Un sacré vigneron

Un sacré vigneron

Les rencontres franco-américaines génèrent des belles histoires. De celles qui marquent l'Histoire mais aussi les petites qui débouchent aussi vers les grandes. De celles qui ouvrent aussi une page radicalement nouvelle dans une vie. Pierre Seillan a cinquante ans quand il rencontre un homme que seul Hollywood peut en offrir et sa femme, Monique, ne va réfléchir longtemps avant de s'embarquer au pays de l'Oncle Sam.
Jess Jackson avait lui aussi une passion, celle de la "Jackson Wine Family" ce qui va faire de ce petit "frenchie" l'acteur de ses ambitions les plus folles, faire le vin dont tout le monde rêve de boire un jour.
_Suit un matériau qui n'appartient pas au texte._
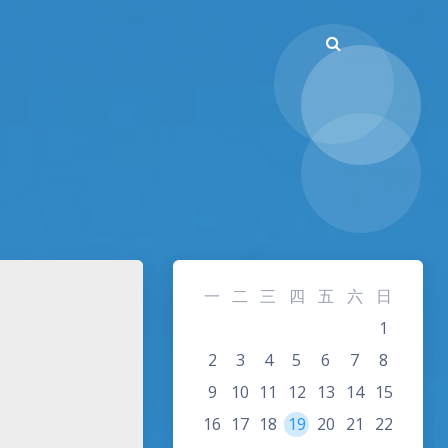
一
二
三
四
五
六
日
1
2
3
4
5
6
7
8
9
10
11
12
13
14
15
16
17
18
19
20
21
22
Crédit photos Marilyn Johnson
Crédit photos Marilyn Johnson

Sept fois 100/100

Quand je reçois le dossier de presse bien ficelé, je suis immédiatement intriguée. On y parle d'un vin qui aurait reçu à 7 reprises 100/100 de la cotation Parker. Jamais dans les couloirs bordelais, pareil bruit n'avait effleuré mes oreilles. Lassègue, j'en admirais la chartreuse longiligne qui se dore au soleil couchant sur cette fameuse côte plein sud en prolongement des vignobles mythiques de Pavie et de Larcis-Ducasse, dont le chais à l'angle droit s'est érigé sans tapage, en moins d'un an. Le vignoble qui l'entoure est splendide, respire la santé, mené de main de maître. Pierre Seillan, vigneron gersois au caractère bien trempé exporte son savoir en Sonoma, puis en Saint-Emilion.
En ce soir de Primeurs bordelais, une famille m'attend. Deux familles, en fait. Réunies et solidaires.
Barbara Banke, qui a perdu son mari, avocat d'affaires, quelques temps plus tôt, a la distinction de ces américaines "upper class", antinomie de la caricature que certains français, en mal de culture, établissent très facilement à nos cousins.
Sa fille, Julia, gracieuse et longiligne, frange à la Françoise Hardy, fait l'effort de me parler en français, pour m'expliquer un départ imminent pour l'Italie.
Pierre Seillan, est là, trapu, campé, avec le regard de ces hommes qui se trompent rarement.
Ses deux enfants, Hélène aux yeux de velours, et son frère Nicolas à la tête des vignobles bordelais, lui ressemblent. Simples en apparence.
Deux familles que tout opposait et qu'un absent va réunir. Jess Jakson en disparaissant lègue plus qu'un empire en héritage mais une seconde famille.

De ce soir d'avril, je garde la mémoire vive. Le Domaine de la Vérité, basé au nord de San Francisco se décline en 3 crus remarquables, La Muse, La Joie et Le Désir.
Je goûte une Vérité (antinomie des vins confiturés) qui est à elle seule un poème. Entourée d'une Muse inspiratrice, Le Désir vous mène à la Joie.

Crédit photos Marilyn Johnson
Crédit photos Marilyn Johnson

Une Joie inspirée par les grands vins de Pauillac, le Désir dans la lignée des grands merlots de Saint-Emilion et une Muse, très Pomerol.
Nous passons à table qui n'a d'égal que le raffinement du repas qui nous est servi. Pierre Seillan, règne, affable, comme le Parrain.
Quand il me sert le 98 de la Vérité ("mon premier millésime"), j'ai une pensée émue pour tout ceux qui parle de ce fameux "goût Parker". Le vin est un peu comme son géniteur, monobloc au premier abord puis en bouche recèle une telle complexité faite d'épices et de suavité, avec cette fresh touch que j'aime tant, qui me font penser l'espace d'un instant que je n'ai jamais rien goûté de meilleur auparavant.

L'homme

Pierre Seillan, star au pays des cowboys, est un homme surprenant, comme ses vins. De ceux qui savent différencier la dentelle de Calais à celle du Puy, de la pierre de Bourgogne au marbre de Carrare. On le pense rustique, on l'entrevoit romantique, On le pense béton, on le découvre porcelaine de Wedgwood. D'une finesse qui résiste à tout, même aux amplitudes thermiques de la Sonoma, un peu comme la vigne qui se plie à toutes les exigences quand on sait la dompter.